The Girl Who Sang Rose Madder by Elizabeth Bear
My rating: 5/5 cats
Oh, sure. There was hope. While there was life, her mother used to say, there was hope. And if hope seemed more like a punishment than a protection, that was hardly God’s fault, was it?
elizabeth bear is just so good.
with a lot of these free tor shorts, they’re fun, but they’re ultimately just diversions for me. they’re a great way to sample an author’s style and skills, or as a little snack for me to read before continuing with whatever full-length book i’m reading at the time.
but this—this is a STORY.
it’s not as long as many of the tor shorts, but it manages to develop character and atmosphere and explore a more important question than many of the longer novelettes appearing on the site.

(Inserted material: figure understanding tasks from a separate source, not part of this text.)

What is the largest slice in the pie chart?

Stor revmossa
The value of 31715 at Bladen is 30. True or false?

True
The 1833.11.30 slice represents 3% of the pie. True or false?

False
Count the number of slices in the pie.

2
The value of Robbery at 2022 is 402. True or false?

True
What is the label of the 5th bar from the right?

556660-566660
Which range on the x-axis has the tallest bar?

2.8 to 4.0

i’m trying to make a day of reviewing the fifteen free tor shorts i’ve neglected to review so far this year, and this is the fourth one i’ve reread today, with reviewing and notetaking in mind. and, unlike the others, with this one i just got sucked into the rereading of it, enjoying the story all over again without really thinking about how to review it. and i’d happily read it again. it’s that good. this is actually the third of bear’s tor shorts i’ve read, and they’ve all been excellent, but there’s something about this one that i thought was particularly strong and it goes beyond the actual story, which isn’t something i’d be drawn to ordinarily: aging, long-grieving former rock legend faced with her own mortality makes a difficult decision centering around the question Do you make art or do you make life?

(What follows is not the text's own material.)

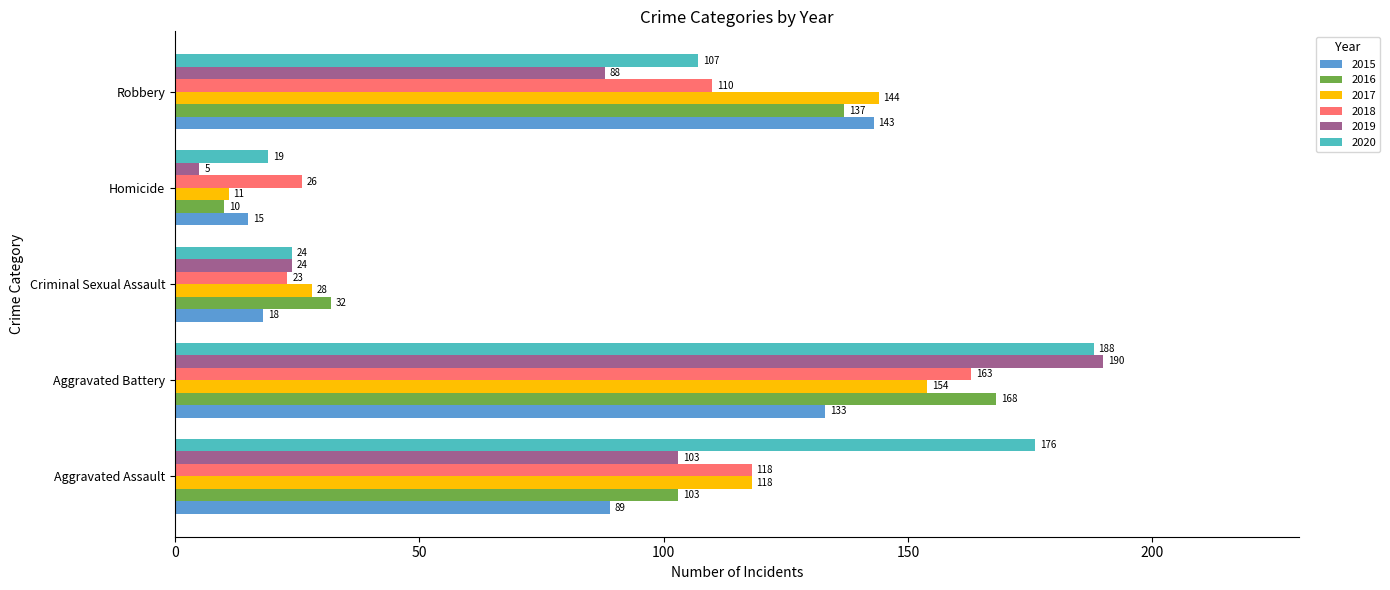

The 2016 series shows 2 at Homicide. True or false?

False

which seems almost banal when laid out like that
and yet, there’s something about this character that is so powerfully appealing. she’s not at all one-note, even though she lives within so few pages. her perspective is very world-weary and mature, but she’s still got such a bratty punk rock girl-spark to her, laced with pride and bitterness.

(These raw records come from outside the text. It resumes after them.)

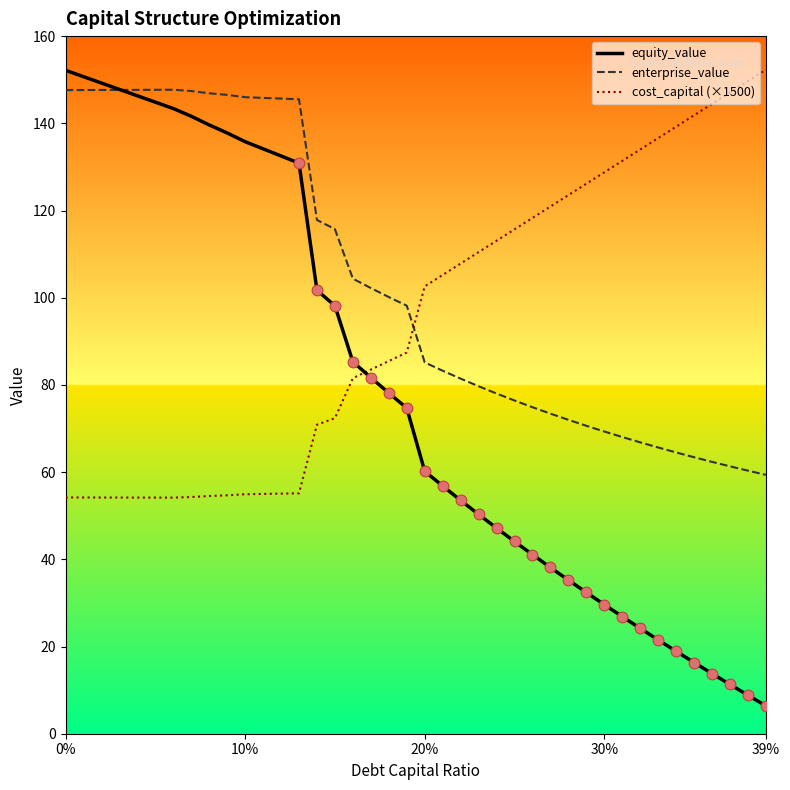

What is the greatest value displayed?

152.3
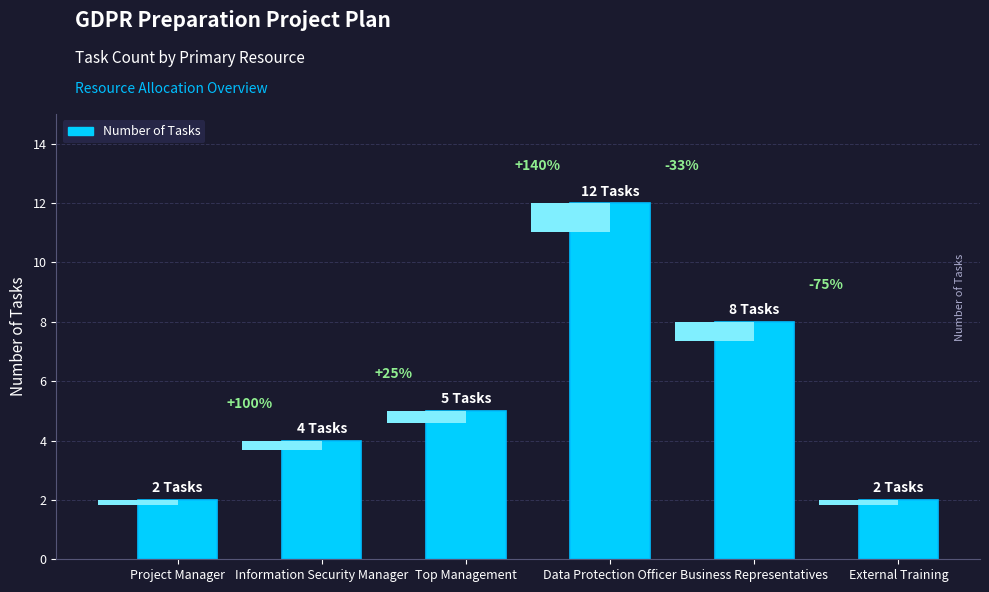

Is it true that the value at Business Representatives is 14?

False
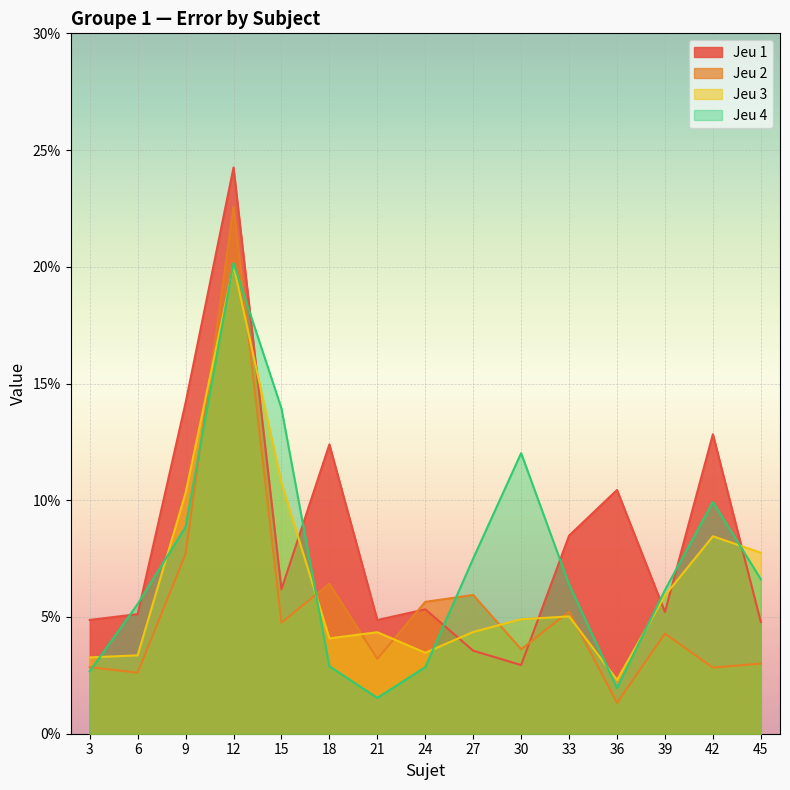

What are all the series names shown in the legend?

Jeu 1, Jeu 2, Jeu 3, Jeu 4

Yeah. She used to be a Warlord. Some days, she got up, showered, walked the dogs, made scrambled eggs and was on her second or third mimosa before she remembered.
It was one of the reasons she lived alone. She’d had enough of fucking rock stars for two lifetimes, and the last thing she needed was some doe-eyed young creature padding across her terrazzo floors barefoot in silk pajama bottoms, looking at her like she used to be Emma Case before she’d had time to drink a pot of coffee and tie a good buzz on.
and the story is everything from funny to elegiac to resigned to hopeful. the sister stuff is wonderfully complex, the elder statesman/mentor responsibility is subtle and beautiful, all the loss and change and sustained mourning rings true, and it’s a story that matters, as hyperbolic as that sounds.
so, while i still haven’t really “reviewed” this one, i’ve at least tried to speak to how much i liked it, and how i’m sad that i only have one free tor short by her left to read.
but i renew my vow to read some of her long-form stuff soon, because she’s really remarkably talented.